Astrophysiker, die schwarze Löcher erforschen, würden in eine schwarze Leere schauen, wenn nicht IT-Techniker ihre Computer am Laufen hielten. Und die Kommunalpolitiker hätten ein Problem, würden die Leute vom Bauhof oder der Stadtgärtnerei nicht Radwege in Schuss halten oder die Parks pflegen. Jeder von uns ist Teil des Ganzen, spielt eine Rolle und keiner ist verzichtbar.

Umso erstaunlicher, dass sich nun auch in der beruflichen Bildung alle Augen in Richtung Hochschule wenden. Unter einem Handwerksmeister, einem Techniker oder einem Fachwirt kann man sich was vorstellen. Aber die sollen nun Platz machen für den Bachelor professional oder sich gleich eins höher zum Master professional weiterentwickeln. Wer, bitteschön, braucht solche Begriffsmimikry? Wenn ich zum Metzger gehe, erwarte ich mir fachkundige Beratung und eine aus vertiefter Berufskenntnis heraus verarbeitete Ware, aber doch nicht eine pseudo-akademisierte Berufsbezeichnung. Bachelorbutcher?
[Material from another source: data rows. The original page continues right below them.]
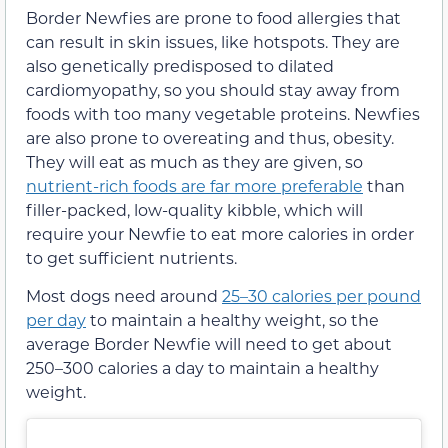
Border Newfies are prone to food allergies that
can result in skin issues, like hotspots. They are
also genetically predisposed to dilated
cardiomyopathy, so you should stay away from
foods with too many vegetable proteins. Newfies
are also prone to overeating and thus, obesity.
They will eat as much as they are given, so
nutrient-rich foods are far more preferable
than
filler-packed, low-quality kibble, which will
require your Newfie to eat more calories in order
to get sufficient nutrients.
Most dogs need around
25–30 calories per pound
per day
to maintain a healthy weight, so the
average Border Newfie will need to get about
250–300 calories a day to maintain a healthy
weight.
Genauso wenig verstehe ich, warum immer mehr Ausbildungen von den Berufsfachschulen an die Fachhochschulen wandern sollen. Was um Gottes willen war daran falsch, Hebammen an Hebammenschulen auszubilden? Kommen die Kinder heutzutage komplizierter auf die Welt? Wer braucht Pflegekräfte, Logopäden, Physiotherapeuten, die an der Fachhochschule statt am Patienten lernen? Gut, ein Friseurmeister kann auch den Bachelor in Beauty Management erwerben, wenn er seinen Salon betriebswirtschaftlich top aufstellen will. Aber das ist halt eine Zusatzqualifikation und nicht akademisches Haareschneiden.

Mein Chef, der Bürgermeister, ist etwas milder als ich. Schließlich muss auch die deutsche berufliche Bildung im europäischen Kontext gesehen werden. Da müssen halt die Begriffe dem Mainstream angepasst werden. Und so manche Ausbildung muss an die FH, wenn man international mithalten will.

Zum Schluss noch der satirische Beitrag Dieter Hildebrandts zur Medienbildung: „Bildung kommt von Bildschirm und nicht von Buch, sonst hieße es ja Buchung“.